YOUR OBJECTIVE: Find the line containing "succulent plant: present" in the records below. Copy exactly that line and each one after it, ending at the line containing "planter: none [15,284,76,342]", and nothing more.
(Beginning of DATA)
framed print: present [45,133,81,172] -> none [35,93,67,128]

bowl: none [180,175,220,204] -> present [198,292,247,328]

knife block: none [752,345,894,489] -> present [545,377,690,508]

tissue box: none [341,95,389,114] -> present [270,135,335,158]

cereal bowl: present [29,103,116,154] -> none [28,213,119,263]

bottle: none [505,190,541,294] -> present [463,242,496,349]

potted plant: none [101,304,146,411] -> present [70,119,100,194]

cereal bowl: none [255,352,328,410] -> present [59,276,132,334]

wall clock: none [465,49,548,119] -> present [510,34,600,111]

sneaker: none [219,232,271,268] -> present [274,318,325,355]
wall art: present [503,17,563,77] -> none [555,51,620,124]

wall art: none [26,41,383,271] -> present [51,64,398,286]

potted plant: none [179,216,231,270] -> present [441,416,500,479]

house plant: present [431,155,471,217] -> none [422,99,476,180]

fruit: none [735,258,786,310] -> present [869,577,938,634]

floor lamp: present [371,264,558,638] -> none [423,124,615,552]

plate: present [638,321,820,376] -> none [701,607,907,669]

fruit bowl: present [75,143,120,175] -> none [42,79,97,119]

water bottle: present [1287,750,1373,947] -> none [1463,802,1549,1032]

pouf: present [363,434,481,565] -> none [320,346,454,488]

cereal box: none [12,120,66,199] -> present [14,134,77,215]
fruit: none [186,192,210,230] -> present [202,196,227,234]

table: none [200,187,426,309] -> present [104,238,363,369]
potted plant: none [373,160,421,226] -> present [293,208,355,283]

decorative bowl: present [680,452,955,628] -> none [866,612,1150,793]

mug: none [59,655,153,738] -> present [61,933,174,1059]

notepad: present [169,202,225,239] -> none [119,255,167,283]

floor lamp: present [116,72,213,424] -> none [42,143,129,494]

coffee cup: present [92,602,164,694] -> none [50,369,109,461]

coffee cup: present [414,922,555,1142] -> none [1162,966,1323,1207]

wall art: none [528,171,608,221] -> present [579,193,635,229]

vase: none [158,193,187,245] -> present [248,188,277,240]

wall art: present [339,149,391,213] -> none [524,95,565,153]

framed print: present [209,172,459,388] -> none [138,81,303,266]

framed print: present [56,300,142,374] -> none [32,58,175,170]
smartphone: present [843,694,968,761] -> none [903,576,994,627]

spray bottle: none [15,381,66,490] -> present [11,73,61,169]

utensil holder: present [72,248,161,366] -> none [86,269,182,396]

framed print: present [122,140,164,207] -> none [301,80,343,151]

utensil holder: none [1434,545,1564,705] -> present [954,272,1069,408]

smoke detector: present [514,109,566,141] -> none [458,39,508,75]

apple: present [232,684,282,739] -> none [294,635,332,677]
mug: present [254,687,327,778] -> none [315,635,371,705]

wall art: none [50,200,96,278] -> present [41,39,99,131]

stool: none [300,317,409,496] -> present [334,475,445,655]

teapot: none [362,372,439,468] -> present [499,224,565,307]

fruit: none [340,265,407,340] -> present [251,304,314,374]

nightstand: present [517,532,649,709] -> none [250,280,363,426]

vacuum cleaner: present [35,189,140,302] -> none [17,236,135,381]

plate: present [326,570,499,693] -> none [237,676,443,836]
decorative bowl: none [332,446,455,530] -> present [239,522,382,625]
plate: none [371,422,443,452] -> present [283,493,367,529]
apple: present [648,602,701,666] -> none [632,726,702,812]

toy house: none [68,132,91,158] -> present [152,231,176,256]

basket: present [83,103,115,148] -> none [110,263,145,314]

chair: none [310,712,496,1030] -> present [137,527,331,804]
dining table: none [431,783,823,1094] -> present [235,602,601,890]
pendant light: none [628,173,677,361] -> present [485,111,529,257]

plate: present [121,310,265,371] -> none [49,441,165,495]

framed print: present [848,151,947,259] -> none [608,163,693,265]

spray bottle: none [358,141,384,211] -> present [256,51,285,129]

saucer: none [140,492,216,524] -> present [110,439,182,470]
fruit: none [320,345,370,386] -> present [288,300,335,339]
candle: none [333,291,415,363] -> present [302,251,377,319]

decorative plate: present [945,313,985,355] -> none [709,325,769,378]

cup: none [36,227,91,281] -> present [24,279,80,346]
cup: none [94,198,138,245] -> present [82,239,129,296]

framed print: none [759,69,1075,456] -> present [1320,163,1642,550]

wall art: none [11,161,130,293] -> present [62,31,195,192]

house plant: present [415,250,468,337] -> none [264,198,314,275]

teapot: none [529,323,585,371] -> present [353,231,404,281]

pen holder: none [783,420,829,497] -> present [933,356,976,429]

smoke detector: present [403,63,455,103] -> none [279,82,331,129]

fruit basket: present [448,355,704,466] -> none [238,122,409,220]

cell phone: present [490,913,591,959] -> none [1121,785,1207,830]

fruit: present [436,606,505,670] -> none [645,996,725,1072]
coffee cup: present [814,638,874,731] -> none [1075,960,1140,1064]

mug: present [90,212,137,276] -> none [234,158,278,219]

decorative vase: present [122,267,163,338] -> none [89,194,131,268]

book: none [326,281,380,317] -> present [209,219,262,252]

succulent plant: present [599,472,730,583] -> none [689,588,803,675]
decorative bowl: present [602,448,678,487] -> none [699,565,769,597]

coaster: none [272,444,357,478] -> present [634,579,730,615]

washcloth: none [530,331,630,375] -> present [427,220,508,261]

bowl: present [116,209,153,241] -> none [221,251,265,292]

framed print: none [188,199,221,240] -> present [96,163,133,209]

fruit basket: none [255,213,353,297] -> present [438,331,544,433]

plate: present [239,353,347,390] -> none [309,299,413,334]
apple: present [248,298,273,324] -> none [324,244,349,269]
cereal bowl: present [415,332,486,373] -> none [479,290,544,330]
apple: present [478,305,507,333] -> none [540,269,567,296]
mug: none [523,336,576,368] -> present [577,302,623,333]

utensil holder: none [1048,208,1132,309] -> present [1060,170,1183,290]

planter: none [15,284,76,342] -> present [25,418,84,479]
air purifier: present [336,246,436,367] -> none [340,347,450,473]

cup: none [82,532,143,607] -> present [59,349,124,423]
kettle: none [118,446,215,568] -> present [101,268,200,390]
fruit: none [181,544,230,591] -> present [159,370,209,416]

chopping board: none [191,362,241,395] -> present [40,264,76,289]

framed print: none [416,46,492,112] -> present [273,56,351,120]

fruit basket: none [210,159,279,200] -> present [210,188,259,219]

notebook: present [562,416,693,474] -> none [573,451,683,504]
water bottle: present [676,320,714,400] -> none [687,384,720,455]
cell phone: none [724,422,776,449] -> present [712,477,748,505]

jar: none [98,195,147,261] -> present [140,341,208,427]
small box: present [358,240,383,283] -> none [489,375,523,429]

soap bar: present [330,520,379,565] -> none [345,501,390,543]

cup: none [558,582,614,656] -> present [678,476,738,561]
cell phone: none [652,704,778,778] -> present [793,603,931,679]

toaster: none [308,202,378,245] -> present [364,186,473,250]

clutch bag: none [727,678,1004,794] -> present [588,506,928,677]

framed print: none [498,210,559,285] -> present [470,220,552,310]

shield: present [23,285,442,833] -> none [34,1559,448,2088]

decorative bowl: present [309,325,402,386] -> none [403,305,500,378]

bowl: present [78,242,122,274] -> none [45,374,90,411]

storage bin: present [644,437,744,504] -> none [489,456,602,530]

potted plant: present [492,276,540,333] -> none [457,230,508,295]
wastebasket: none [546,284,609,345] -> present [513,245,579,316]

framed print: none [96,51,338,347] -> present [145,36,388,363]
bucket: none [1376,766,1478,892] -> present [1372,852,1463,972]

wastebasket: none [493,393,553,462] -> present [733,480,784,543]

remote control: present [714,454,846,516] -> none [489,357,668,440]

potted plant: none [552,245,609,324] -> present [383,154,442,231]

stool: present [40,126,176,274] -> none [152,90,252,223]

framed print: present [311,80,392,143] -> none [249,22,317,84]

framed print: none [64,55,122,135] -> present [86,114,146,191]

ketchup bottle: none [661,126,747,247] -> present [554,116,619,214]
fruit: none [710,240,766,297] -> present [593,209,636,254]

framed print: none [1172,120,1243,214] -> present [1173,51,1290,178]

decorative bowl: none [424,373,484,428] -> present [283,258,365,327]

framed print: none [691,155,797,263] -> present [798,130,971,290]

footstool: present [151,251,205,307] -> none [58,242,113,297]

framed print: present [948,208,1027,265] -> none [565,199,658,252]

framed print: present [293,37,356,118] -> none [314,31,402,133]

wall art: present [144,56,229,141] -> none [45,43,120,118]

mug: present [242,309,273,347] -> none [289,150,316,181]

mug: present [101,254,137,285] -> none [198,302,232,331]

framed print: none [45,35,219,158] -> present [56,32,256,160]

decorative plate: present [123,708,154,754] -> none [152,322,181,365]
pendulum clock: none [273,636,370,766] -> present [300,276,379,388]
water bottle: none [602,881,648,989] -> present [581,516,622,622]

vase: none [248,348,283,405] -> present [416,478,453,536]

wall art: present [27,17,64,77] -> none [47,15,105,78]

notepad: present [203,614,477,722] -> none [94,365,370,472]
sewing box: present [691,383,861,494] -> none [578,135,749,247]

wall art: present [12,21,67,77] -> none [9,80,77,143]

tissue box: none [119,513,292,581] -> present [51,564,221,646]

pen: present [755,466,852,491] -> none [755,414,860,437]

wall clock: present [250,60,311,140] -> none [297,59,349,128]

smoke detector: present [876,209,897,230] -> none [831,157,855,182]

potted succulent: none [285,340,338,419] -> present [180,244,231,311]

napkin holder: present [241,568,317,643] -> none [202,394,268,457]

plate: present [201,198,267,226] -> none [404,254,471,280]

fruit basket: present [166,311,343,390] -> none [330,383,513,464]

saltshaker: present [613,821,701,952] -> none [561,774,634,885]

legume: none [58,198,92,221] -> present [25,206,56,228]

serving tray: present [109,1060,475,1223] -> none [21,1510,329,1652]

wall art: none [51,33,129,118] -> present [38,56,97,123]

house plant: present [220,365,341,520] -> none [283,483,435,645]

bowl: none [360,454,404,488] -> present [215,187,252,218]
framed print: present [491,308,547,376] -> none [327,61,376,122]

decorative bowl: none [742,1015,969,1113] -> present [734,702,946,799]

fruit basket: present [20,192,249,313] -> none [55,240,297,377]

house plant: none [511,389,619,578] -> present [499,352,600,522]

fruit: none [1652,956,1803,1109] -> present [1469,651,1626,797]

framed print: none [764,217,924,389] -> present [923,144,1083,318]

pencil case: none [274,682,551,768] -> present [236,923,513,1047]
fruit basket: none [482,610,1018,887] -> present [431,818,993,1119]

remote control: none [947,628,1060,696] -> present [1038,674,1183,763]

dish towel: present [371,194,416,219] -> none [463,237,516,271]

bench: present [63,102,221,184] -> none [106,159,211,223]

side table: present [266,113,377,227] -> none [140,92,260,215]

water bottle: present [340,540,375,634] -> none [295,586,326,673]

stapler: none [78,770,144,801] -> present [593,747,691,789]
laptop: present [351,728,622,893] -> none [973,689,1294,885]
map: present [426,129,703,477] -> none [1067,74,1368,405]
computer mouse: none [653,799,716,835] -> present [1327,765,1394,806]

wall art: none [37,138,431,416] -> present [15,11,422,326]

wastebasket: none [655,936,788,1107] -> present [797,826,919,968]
(End of DATA)
RESULT BELOW:
succulent plant: present [599,472,730,583] -> none [689,588,803,675]
decorative bowl: present [602,448,678,487] -> none [699,565,769,597]

coaster: none [272,444,357,478] -> present [634,579,730,615]

washcloth: none [530,331,630,375] -> present [427,220,508,261]

bowl: present [116,209,153,241] -> none [221,251,265,292]

framed print: none [188,199,221,240] -> present [96,163,133,209]

fruit basket: none [255,213,353,297] -> present [438,331,544,433]

plate: present [239,353,347,390] -> none [309,299,413,334]
apple: present [248,298,273,324] -> none [324,244,349,269]
cereal bowl: present [415,332,486,373] -> none [479,290,544,330]
apple: present [478,305,507,333] -> none [540,269,567,296]
mug: none [523,336,576,368] -> present [577,302,623,333]

utensil holder: none [1048,208,1132,309] -> present [1060,170,1183,290]

planter: none [15,284,76,342] -> present [25,418,84,479]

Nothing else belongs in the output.